Difficile à croire pour le moment, puisque le jeune homme paraissait en excellente condition physique; rien ne semblait le prédisposer à un malaise cardiaque. «Je fais des courses à travers le monde», raconte M. Bouliane. «J'ai à remplir des billets médicaux, qu'il faut envoyer à des organisations, surtout pour des courses très difficiles. Ce sont souvent des questions sommaires. Même avec un billet, il y a des aspects de la course ou de l'effort qu'on ne peut pas contrôler. Le billet ne garantit rien.»

Pour bien se préparer à une épreuve, M. Bouliane fait un lien avec la réalité quotidienne au service de Sécurité incendie. «Nous avons une expression qui dit qu'il faut être ceinture et bretelles», image-t-il. «Nous vivons dans l'urgence et nous nous assurons toujours d'être plus prêts que pas assez. Je dirais à toutes les organisations d'être toujours ceinture et bretelles, car on ne veut pas vivre de telles situations.»

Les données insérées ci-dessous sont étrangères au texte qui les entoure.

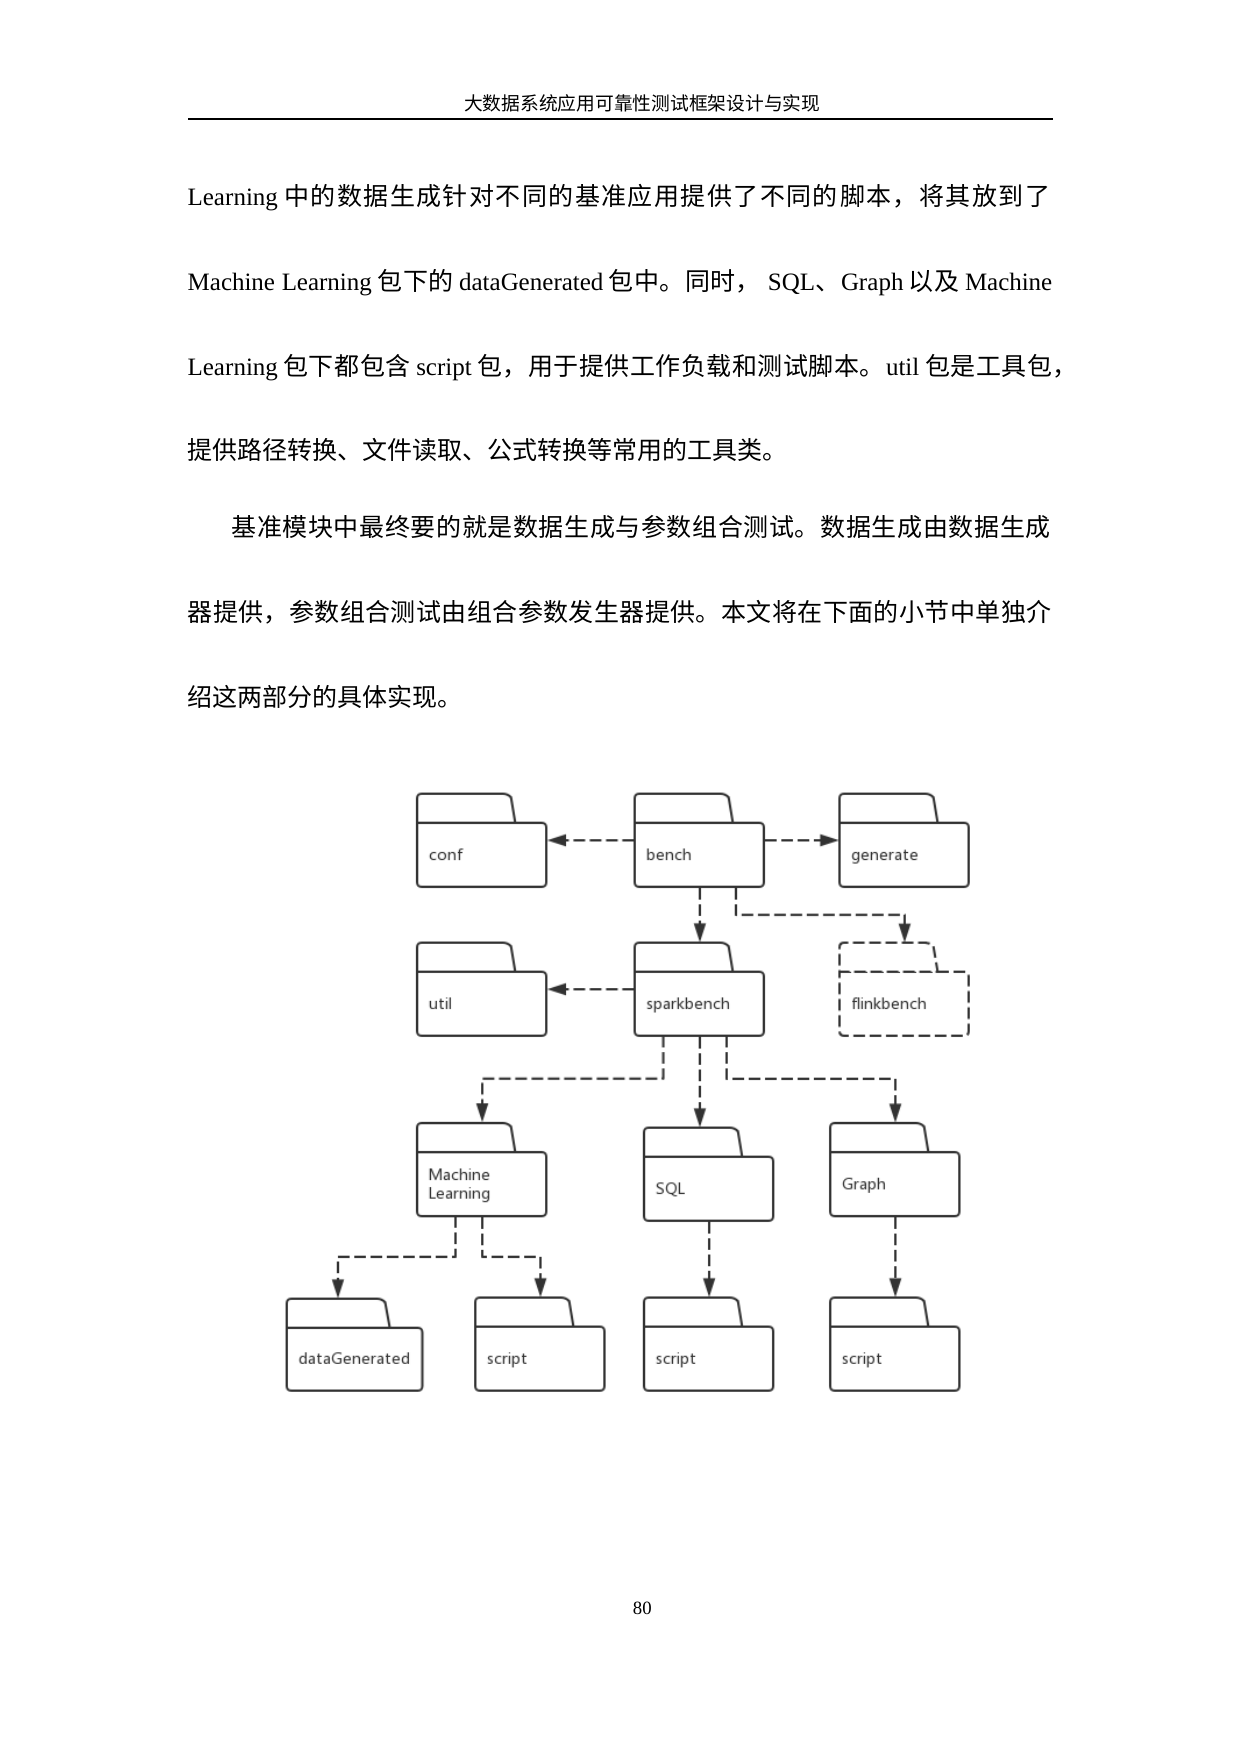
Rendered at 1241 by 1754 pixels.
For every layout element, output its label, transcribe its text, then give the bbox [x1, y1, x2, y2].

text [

Sans faire un lien direct avec ce qui a pu terrasser le jeune pompier, le directeur du service de Sécurité incendie, François Lelièvre, rappelle que chaque joggeur doit porter attention à ses limites personnelles. «Il faut que le coureur s'écoute», suggère-t-il. «À chaque personne qui vient au demi-marathon de Shawinigan, on leur demande de se dépasser, pas de dépasser quelqu'un à côté. Souvent, on va se donner un défi qui est peut-être trop grand.»

Il s'agit évidemment de l'événement le plus tragique à survenir dans la courte histoire de l'événement. M. Bouliane assure que ce décès n'influencera pas la réflexion sur la pertinence de présenter une septième édition du Demi-marathon des pompiers. Rappelons que près de 1200 coureurs ont participé au rendez-vous de dimanche.